Как лицо, могущее оказать полезные услуги больному в дороге, я просил медика проводить Александра Николаевича до Щелыкова. Однако Островский на это не согласился.
Думая о профессоре А. А. Остроумове и с беспокойством поглядывая на часы, Александр Николаевич неоднократно говорил:
– Должно быть, не будет?
Не явился и сотрудник профессора, доктор С. В. Доброе, который до сего времени почти ежедневно заходил к Александру Николаевичу… «Зловещий признак!..»
Он, как жертва, и мы, его молчаливые и грустные собеседники, сознали это. «Последний акт жизненной драмы» Александра Николаевича был подписан и скреплен.
Александр Николаевич поник головой и призадумался.
– Господи! – воскликнул он, подняв глаза кверху, – три дня ничего не ел, три ночи… нет, не три… одну спал с перерывами… две ночи не спал… Что за силы, что за энергия в шестьдесят-то с лишком лет! – прибавил он чрез несколько минут.
Да, в немощном теле Александра Николаевича присутствовал слишком бодрый дух или избыток духовных сил, не покидавших его до самой последней минуты его кончины.
Потирая рукой под печенью, Александр Николаевич так жаловался студенту-медику на свои страдания:
– Не могу понять, что у меня? Вырезать да посмотреть бы… Воспаление слепой кишки, что ли… Вот тут особенно мучительная боль…
Медик ощупал его живот, выслушал грудь.
– А как сердце? – выразительно спросил Островский.
– Ничего особенного. Есть ненормальные скачки; но в общем сердце в порядке, – слукавил медик.
Александр Николаевич ничего не возразил и опять задумчиво поник головой. Уныли и мы. У меня навернулись слезы. Я старался их скрыть.
«Да, зловещий признак! – снова подумал я, стараясь отогнать от себя убийственную мысль. – Прощай, мой возлюбленный принципал!»
К часу отъезда прибыли в нумер сыновья Островского и два брата Минорские.
Погода была серая, дождливая, отвратительная, просто сказать, позорная для кончавшегося весеннего месяца мая. Она усугубляла мрачное настроение больного…
XIX
На вокзал Нижегородской дороги, где уже находился И. И. Шанин с сыном, студентом, мы с медиком прибыли раньше Александра Николаевича. Относительно его на пути к вокзалу медик выразил сомнение:
– Дай бог ему добраться до Щелыкова, – сказал он мне.
В словах его слышался отголосок профессора А. А. Остроумова и доктора С. В. Доброва.
Наконец и он подъехал к вокзалу в карете в сопровождении сыновей. Встретив его, я пошел рядом с ним.
– Кажется, я не дойду, упаду, – шептал он, держась за мою руку.
На вокзале Островский предпочел сидеть в темной половине его. В светлый зал, где находился table d’hote[24], он отказался идти.

- Сохранённые записи -
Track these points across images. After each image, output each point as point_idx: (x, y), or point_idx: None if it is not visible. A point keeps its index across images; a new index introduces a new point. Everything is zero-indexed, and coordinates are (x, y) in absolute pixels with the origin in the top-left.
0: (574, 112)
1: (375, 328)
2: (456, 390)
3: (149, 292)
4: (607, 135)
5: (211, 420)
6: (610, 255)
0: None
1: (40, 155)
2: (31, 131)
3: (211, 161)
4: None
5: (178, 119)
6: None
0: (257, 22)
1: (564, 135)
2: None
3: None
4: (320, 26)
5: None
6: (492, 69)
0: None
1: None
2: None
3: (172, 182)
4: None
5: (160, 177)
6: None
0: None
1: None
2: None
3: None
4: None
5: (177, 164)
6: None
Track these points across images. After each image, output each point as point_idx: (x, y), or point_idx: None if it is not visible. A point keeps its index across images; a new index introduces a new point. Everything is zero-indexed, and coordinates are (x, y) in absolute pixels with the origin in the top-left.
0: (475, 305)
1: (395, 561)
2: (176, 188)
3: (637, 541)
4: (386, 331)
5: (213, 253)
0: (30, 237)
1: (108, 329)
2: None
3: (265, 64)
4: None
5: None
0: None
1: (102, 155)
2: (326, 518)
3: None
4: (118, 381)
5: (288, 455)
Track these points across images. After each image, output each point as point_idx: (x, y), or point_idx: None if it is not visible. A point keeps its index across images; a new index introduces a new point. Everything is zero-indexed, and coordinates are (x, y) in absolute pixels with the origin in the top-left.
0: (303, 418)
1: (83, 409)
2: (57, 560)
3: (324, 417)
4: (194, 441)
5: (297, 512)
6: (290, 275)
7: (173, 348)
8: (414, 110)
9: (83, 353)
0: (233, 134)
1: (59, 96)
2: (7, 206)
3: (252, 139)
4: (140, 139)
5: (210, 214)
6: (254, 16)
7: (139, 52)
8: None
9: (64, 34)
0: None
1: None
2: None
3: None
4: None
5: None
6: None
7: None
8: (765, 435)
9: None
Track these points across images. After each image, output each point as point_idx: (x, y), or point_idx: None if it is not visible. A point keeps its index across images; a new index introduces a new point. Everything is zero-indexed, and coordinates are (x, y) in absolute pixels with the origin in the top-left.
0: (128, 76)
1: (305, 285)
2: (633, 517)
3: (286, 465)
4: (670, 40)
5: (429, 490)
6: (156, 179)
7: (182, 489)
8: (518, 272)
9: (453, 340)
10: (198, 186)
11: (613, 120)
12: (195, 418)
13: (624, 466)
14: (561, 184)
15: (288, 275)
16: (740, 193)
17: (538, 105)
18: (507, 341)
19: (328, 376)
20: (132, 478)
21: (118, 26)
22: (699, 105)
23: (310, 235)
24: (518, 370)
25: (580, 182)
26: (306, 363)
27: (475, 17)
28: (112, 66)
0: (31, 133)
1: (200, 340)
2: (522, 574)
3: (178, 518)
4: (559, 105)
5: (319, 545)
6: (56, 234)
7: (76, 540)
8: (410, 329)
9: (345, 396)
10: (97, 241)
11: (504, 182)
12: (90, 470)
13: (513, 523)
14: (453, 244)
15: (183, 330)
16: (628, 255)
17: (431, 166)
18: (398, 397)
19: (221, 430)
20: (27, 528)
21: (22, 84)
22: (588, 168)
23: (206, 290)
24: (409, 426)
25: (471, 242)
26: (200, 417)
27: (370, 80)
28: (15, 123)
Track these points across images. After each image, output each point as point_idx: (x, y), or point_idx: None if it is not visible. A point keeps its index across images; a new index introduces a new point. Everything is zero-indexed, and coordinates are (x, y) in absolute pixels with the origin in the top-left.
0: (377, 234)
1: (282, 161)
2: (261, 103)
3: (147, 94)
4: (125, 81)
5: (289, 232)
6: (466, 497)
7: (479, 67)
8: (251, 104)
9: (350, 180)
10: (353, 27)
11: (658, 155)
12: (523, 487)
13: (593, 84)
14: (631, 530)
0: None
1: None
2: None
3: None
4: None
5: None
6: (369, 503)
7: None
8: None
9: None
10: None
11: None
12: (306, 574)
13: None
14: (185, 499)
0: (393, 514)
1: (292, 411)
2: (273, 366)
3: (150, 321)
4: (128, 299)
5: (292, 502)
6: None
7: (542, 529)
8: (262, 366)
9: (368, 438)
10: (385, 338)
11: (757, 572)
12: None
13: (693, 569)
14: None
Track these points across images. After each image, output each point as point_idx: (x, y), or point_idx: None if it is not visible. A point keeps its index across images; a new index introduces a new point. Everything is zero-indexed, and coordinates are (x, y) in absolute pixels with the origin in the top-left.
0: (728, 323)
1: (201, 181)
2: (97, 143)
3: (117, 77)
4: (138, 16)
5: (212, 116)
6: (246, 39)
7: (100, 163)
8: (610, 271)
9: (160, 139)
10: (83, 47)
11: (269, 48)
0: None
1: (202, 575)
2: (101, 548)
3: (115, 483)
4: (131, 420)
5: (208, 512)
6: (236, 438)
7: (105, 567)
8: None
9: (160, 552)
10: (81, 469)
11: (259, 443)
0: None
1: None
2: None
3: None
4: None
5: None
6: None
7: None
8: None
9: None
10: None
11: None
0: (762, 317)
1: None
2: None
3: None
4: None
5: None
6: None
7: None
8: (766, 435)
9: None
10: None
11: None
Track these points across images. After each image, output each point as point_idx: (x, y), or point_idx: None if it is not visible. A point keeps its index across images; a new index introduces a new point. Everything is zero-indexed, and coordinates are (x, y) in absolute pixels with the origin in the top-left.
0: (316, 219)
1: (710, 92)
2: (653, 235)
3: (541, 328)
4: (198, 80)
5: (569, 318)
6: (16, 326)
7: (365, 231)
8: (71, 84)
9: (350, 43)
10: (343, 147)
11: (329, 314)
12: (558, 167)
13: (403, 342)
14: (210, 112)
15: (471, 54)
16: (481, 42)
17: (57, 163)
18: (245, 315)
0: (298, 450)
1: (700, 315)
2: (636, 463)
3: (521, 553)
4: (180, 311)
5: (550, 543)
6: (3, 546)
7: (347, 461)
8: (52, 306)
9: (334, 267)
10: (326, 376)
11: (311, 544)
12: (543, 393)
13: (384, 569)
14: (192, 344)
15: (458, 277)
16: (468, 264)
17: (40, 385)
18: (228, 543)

- Короткое задание A -
Перепишите фрагмент текста о последних днях Островского, начиная со слов «Как лицо, могущее» и далее до слов «чрез несколько минут.».
- Короткое задание B -
Продолжите текст о последних днях Островского с того места, на котором он заканчивается.
Записи представляют собой отдельный материал.

- Ожидаемый ответ A -
Как лицо, могущее оказать полезные услуги больному в дороге, я просил медика проводить Александра Николаевича до Щелыкова. Однако Островский на это не согласился.
Думая о профессоре А. А. Остроумове и с беспокойством поглядывая на часы, Александр Николаевич неоднократно говорил:
– Должно быть, не будет?
Не явился и сотрудник профессора, доктор С. В. Доброе, который до сего времени почти ежедневно заходил к Александру Николаевичу… «Зловещий признак!..»
Он, как жертва, и мы, его молчаливые и грустные собеседники, сознали это. «Последний акт жизненной драмы» Александра Николаевича был подписан и скреплен.
Александр Николаевич поник головой и призадумался.
– Господи! – воскликнул он, подняв глаза кверху, – три дня ничего не ел, три ночи… нет, не три… одну спал с перерывами… две ночи не спал… Что за силы, что за энергия в шестьдесят-то с лишком лет! – прибавил он чрез несколько минут.

- Ожидаемый ответ B -
– На что? Свет и так мне надоел, – кротко возразил он и потирал грудь против сердца.
Как ни старались его развлекать, невозможно было вызвать на сухих посиневших губах его ту привлекательную улыбку, которою, бывало, он подкупал и побеждал своих собеседников. Мы приехали чуть ли не за час до отхода поезда, и время длилось убийственно, тем более при такой печальной обстановке.
Платье, облегавшее прежде красиво и плотно его осанистую фигуру, буквально висело на нем. Рот у него был полуоткрыт; еле работавшими легкими он как бы насильно вбирал в себя воздух для дыхания. Безжизненные, поблекшие глаза его глубоко впали в орбиты; осунувшееся бледно-желтое лицо, в котором, что говорится, не было кровинки, отражало в себе все признаки полного измождения всего организма.
Пока другие провожавшие сидели около него, он ни с кем почти не говорил. Когда же мы остались вдвоем, Островский настоятельно наказывал мне, чтобы я «непременно завтра же» побывал у А.А. Майкова и с передачей ему надлежащих бумаг подробно объяснил обо всем, о результатах же отписал бы ему немедленно.
Первый звонок.
Поддерживаемый мною, Александр Николаевич добрался до вагона благополучно и, осмотрев приготовленное для него купе, вышел на тормоз, прислонясь к стенке вагона. На нем был форменный картуз придворного ведомства, то есть с красным околышем и кокардой на тулье.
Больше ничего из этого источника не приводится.